There are always two ways to look at a thing. Investments or technology are no exceptions to this rule.
Back in time let’s say even in the 80s or 90s, life was simple. Highest form of technology in Indian homes would be a television or a telephone set. And those were meant for the entire family. Investments were simple too.
With companies being employee friendly most employees prefer to stick with them for most part of their lives. At retirement stage, employer were providing them a decent pension, good PF & gratuity amount. Also, companies were there to cover employees health insurance.
Fixed deposit, during that time was one of the most common and prefer mode of investing. This option was providing 13% to 15% return on an average. Another preferred options of investing were gold, silver, post office schemes and real estate. Options were not plenty hence investments mode were also predictable. The middle class never needed to move beyond their comfort zone and was happy with the returns they were receiving. But by remaining conservative their investments never multiplied.
However, all hell broke loose with influx of technology and recessions post the Lehmen Brother crisis in 2008. The financial meltdown caused millions of lay-off across the globe. People were forced to switch careers even after remaining loyal to companies for a decade or two.

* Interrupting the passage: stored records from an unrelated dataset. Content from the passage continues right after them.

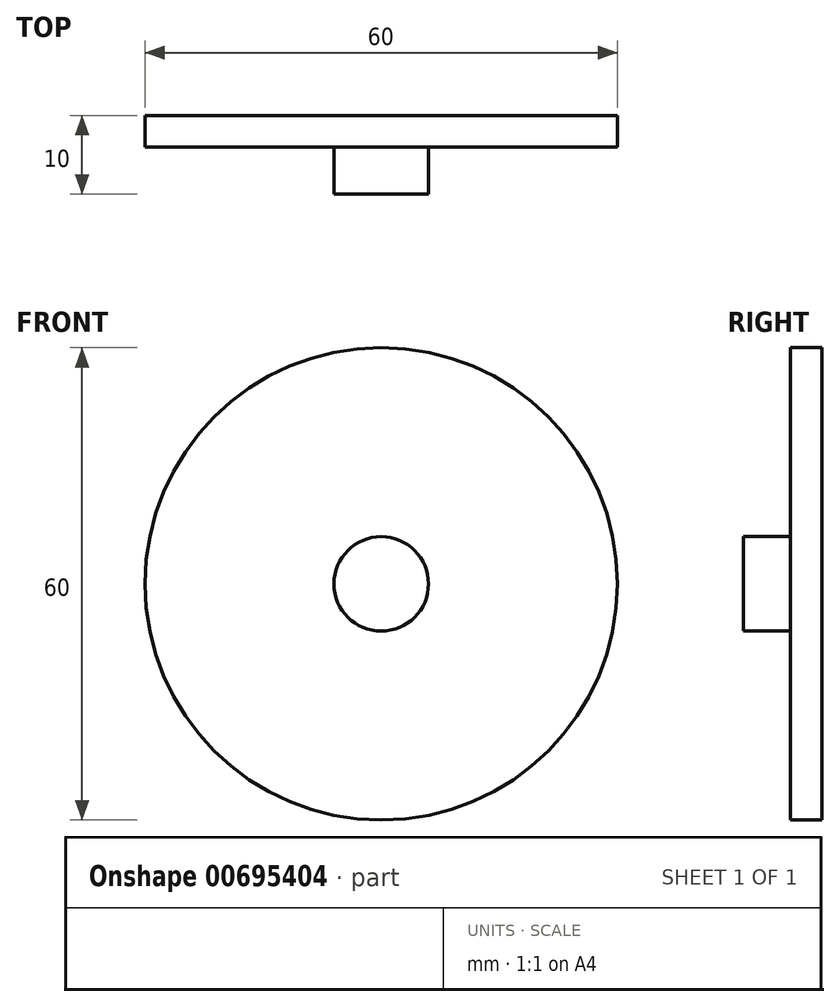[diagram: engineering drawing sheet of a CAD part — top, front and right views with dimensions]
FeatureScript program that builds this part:
annotation { "Feature Type Name" : "Feature", "Feature Type Description" : "" }
export const myFeature = defineFeature(function(context is Context, id is Id, definition is map)
    precondition{}
    {
        {
            var Q0;
            Q0=qCreatedBy(makeId("Front.planeOp"),FACE);
            var sketch = newSketch(context, id + "F0", { "sketchPlane" : qUnion([Q0])});
            skCircle(sketch, "E0", {"center": v(0, 0) * mm, "radius": 30 * mm});
            skSolve(sketch);
        }
        {
            var Q0;
            Q0=qSketchRegion(id+"F0",true);
            extrude(context, id + "F1", {"entities" : qUnion([Q0]), "depth" : 4 * mm, "offsetDistance" : 25 * mm});
        }
        {
            var Q0;
            Q0=qCreatedBy(makeId("Front.planeOp"),FACE);
            var sketch = newSketch(context, id + "F2", { "sketchPlane" : qUnion([Q0])});
            skCircle(sketch, "E1", {"center": v(0, 0) * mm, "radius": 6 * mm});
            skSolve(sketch);
        }
        {
            var Q0;
            Q0=qSketchRegion(id+"F2",true);
            extrude(context, id + "F3", {"entities" : qUnion([Q0]), "operationType" : NewBodyOperationType.ADD, "depth" : 10 * mm, "offsetDistance" : 25 * mm});
        }
    });
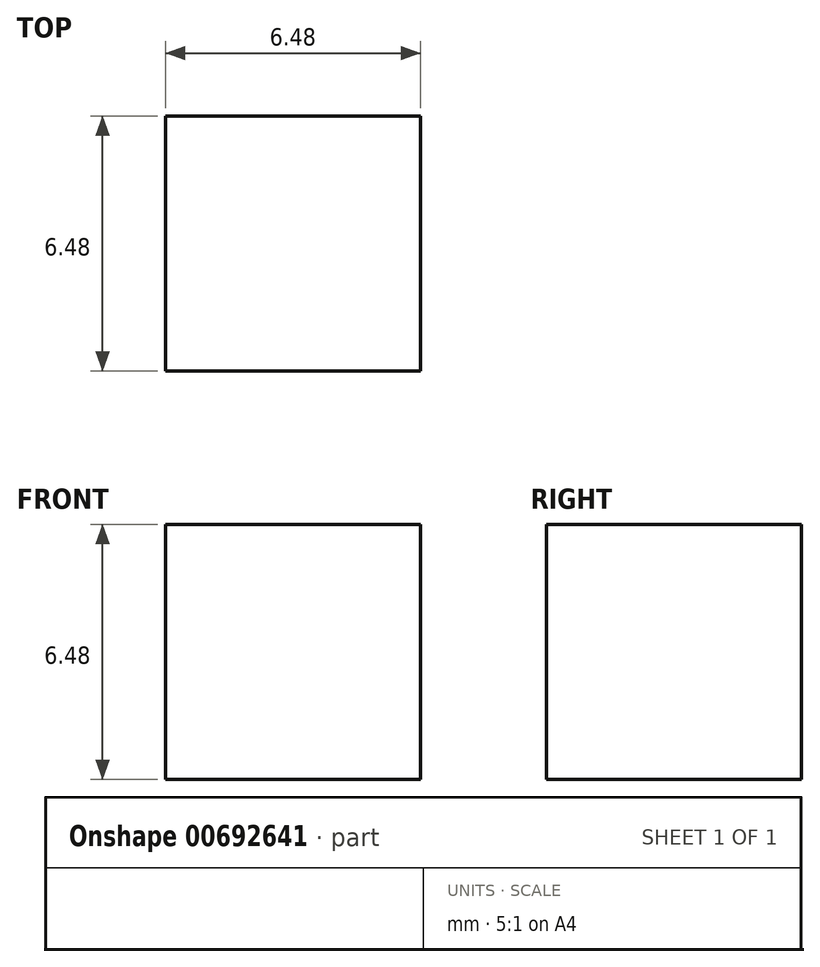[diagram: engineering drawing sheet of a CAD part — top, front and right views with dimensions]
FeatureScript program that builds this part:
annotation { "Feature Type Name" : "Feature", "Feature Type Description" : "" }
export const myFeature = defineFeature(function(context is Context, id is Id, definition is map)
    precondition{}
    {
        {
            var Q0;
            Q0=qCreatedBy(makeId("Top.planeOp"),FACE);
            var sketch = newSketch(context, id + "F0", { "sketchPlane" : qUnion([Q0])});
            skLineSegment(sketch, "E0.bottom", {"start": v(-13.08, 14.86) * mm, "end": v(-6.6, 14.86) * mm});
            skLineSegment(sketch, "E0.top", {"start": v(-13.08, 8.38) * mm, "end": v(-6.6, 8.38) * mm});
            skLineSegment(sketch, "E0.left", {"start": v(-13.08, 14.86) * mm, "end": v(-13.08, 8.38) * mm});
            skLineSegment(sketch, "E0.right", {"start": v(-6.6, 14.86) * mm, "end": v(-6.6, 8.38) * mm});
            skSolve(sketch);
        }
        {
            var Q0;
            Q0=makeQuery(id+"F0.imprint","IMPRINT",FACE,{"disambiguationData":[TD([[makeQuery(id+"F0.imprint","IMPRINT",EDGE,{"derivedFrom":sQuery(id+"F0.wireOp",EDGE,"E0.bottom")}),-1.0]])]});
            extrude(context, id + "F1", {"entities" : qUnion([Q0]), "depth" : 6.48 * mm, "offsetDistance" : 25.4 * mm});
        }
    });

Companies meanwhile, started rethinking their policies. And the job market changed completely.
With the access to internet, smartphones and foreign degrees, the millennials who joined the workforce during this time embraced the change graciously. They started earning double or triple salaries as compared to their parents (lesser perks and benefits of course) and switched jobs and careers whenever opportunities came calling. Many changes happened in investment world too. People started started thinking beyond fixed deposits, real estate and gold. And today options are plenty and mode of investing is also easy.
Since last decade or so, the rate of interest from fixed assets like fixed deposits, recurring deposits and others gone down to 6% -7% on an average. This is even lower than the standard inflation rate. Moreover, the millennials have a bigger risk appetite than the previous generation and they are open to more risky bets. Being well aware of the market trends, they do not shy away from investing in mutual funds or stock market. Unlike the previous generation they do not blindly follow the agents and before buying any financial products they prefer to do their own research online. Technology made quite easier to access all the require information from home to make decision and start investments. Some are even ready to pay the right price for the right advice to make their money grow.
Many financial advisors comment that it is very difficult to suggest whether investment patterns today are more complicated. If you ask anyone in their 30s or 20s to go bank to simply withdraw money or transfer some amount they would be flabbergasted with idea. To them the entire process is not only time consuming but the concept of carrying much cash in hand is also inconvenient and risky. They would rather finish the same task within minutes at the ATM or online transfer. On the other hand, majority of people in their late 50s and 60s still find it difficult to converse in the language of technology. For them the concept of net banking and phone banking are still a little bizarre. Each generation acts according to their own convenience. It’s more of lifestyle change than an investment choice.
Some say, technology has simplified the process of investment but others speak against it. Hence, it completely depends on how you look at it – be it life or investment. To each his own.